I also find that my IB schedule D form contains errors for stocks that I transferred to IB from other brokers… it puts in a cost basis that comes from who knows where.
Thanks!~
April 9th, 2008 at 6:51 pm
dan, I think wash sales are not supported by either program :-S but I'm not entirely sure. Thankfully, I didn't have any.
You can email Jeff from investotek and ask him any questions about it. I found him very responsive, which is especially important a week before taxes are due.
Last year I used SimplyTrack for IB and it worked wonderfully, including sorting out wash sales. It costs $50 though and I'm not confident that it works on this year's IB forms.
April 13th, 2008 at 11:01 am
Great article. Too bad your solution doesn't work.
There is no "proceeds" columns or a "shares" column on the IB report, so you're left with manually reformatting the data yourself.
April 13th, 2008 at 11:04 am
Never mind, my bad. IB's "sale price" is net proceeds. I thought this was teh per share price.
April 13th, 2008 at 2:19 pm
Yup, that's the one
May 18th, 2008 at 1:56 am
does JEff's program calculate wash sales when imported into turbotax?
May 18th, 2008 at 2:05 am
josh, please see my reply to dan above.
May 18th, 2008 at 4:45 am
Artem: thanks i emailed Jeff.
With the SimplyTrack, were you able to calculate wash sales this year with IB? Did it work the same way (export to excel then export to txf)

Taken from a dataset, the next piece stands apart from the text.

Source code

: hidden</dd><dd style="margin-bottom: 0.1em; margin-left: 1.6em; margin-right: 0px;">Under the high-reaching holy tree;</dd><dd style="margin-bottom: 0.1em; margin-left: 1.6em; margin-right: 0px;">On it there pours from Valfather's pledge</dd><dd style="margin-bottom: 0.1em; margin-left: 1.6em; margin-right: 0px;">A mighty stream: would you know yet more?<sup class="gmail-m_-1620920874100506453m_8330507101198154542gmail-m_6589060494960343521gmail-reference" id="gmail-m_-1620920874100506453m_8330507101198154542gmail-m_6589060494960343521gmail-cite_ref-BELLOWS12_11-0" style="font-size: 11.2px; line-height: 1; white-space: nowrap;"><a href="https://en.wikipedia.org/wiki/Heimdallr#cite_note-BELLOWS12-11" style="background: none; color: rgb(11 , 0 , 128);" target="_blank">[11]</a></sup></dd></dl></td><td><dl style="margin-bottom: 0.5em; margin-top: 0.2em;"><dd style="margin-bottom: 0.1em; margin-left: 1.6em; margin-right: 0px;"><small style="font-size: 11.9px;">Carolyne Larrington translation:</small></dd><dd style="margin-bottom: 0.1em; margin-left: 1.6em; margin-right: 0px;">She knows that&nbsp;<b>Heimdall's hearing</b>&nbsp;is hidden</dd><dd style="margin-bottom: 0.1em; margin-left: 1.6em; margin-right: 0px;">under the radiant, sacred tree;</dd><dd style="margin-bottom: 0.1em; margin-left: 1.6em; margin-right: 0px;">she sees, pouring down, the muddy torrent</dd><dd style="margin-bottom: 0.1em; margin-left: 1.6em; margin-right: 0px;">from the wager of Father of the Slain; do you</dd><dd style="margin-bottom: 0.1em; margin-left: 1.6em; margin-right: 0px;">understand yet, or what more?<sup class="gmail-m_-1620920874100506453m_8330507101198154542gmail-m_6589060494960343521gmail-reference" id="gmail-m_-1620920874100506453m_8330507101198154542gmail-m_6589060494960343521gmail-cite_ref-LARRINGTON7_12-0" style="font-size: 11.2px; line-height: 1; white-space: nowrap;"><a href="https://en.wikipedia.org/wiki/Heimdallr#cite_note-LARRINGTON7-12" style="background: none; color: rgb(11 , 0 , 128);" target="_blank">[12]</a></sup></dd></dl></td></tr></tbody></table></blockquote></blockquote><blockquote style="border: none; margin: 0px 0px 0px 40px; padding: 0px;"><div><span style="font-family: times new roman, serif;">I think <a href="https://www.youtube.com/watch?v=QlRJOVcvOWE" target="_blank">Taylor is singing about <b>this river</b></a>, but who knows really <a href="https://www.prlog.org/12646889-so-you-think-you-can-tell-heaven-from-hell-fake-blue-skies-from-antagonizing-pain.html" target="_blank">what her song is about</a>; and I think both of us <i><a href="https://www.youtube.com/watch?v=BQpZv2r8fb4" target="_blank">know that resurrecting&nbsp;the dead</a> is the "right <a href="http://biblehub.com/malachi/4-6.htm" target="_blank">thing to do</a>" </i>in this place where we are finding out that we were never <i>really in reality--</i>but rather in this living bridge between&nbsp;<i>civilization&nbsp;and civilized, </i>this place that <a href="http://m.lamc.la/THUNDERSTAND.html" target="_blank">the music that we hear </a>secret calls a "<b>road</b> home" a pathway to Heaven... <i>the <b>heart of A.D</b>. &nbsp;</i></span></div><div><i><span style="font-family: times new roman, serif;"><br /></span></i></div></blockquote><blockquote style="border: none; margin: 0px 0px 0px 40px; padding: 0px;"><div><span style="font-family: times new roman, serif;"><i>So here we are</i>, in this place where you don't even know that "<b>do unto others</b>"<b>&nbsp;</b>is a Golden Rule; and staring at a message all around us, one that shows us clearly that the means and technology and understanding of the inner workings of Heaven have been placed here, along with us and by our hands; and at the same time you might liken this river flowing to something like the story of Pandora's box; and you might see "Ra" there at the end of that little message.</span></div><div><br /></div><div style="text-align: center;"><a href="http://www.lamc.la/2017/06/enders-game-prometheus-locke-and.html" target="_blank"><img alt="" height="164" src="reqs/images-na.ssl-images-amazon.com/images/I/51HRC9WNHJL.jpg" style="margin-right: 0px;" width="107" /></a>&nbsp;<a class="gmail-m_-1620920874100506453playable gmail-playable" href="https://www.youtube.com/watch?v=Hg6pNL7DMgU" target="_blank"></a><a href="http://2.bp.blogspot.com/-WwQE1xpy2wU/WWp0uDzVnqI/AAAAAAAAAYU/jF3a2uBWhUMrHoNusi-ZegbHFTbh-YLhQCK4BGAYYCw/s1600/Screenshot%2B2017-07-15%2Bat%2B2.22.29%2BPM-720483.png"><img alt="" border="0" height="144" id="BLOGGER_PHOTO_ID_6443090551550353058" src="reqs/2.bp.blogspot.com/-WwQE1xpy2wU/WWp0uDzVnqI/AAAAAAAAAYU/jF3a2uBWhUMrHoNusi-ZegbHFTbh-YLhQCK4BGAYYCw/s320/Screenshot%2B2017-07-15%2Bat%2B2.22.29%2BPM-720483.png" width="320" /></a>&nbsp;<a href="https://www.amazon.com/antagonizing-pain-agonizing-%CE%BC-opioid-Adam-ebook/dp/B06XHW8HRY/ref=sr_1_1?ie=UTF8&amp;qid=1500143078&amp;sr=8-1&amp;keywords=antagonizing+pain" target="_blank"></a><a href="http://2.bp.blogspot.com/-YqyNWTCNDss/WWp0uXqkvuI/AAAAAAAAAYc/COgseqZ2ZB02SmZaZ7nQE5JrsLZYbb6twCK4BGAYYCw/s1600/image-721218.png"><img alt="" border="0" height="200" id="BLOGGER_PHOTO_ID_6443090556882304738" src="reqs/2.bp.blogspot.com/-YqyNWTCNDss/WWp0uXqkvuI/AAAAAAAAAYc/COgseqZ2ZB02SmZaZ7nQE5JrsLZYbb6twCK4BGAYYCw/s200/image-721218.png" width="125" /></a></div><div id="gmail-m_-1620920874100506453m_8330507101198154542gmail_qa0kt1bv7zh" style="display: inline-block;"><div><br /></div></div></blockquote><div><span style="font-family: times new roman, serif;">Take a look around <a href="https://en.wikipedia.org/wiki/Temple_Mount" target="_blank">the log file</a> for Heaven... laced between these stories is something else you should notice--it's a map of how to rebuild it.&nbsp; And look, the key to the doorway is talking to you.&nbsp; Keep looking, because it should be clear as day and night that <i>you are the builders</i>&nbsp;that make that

Thanks for replying so soon. IB has been a nightmare to do taxes with.
Josh
May 18th, 2008 at 11:58 am
Josh, I used SimplyTrack to do my taxes for the year of 2006 and it calculated everything wonderfully, including wash sales. I have not tried it for 2007, however, so I can't promise it would still work. Wash sales confuse the crap out of me, so I try to be a lot less of a day trader nowadays. Good luck!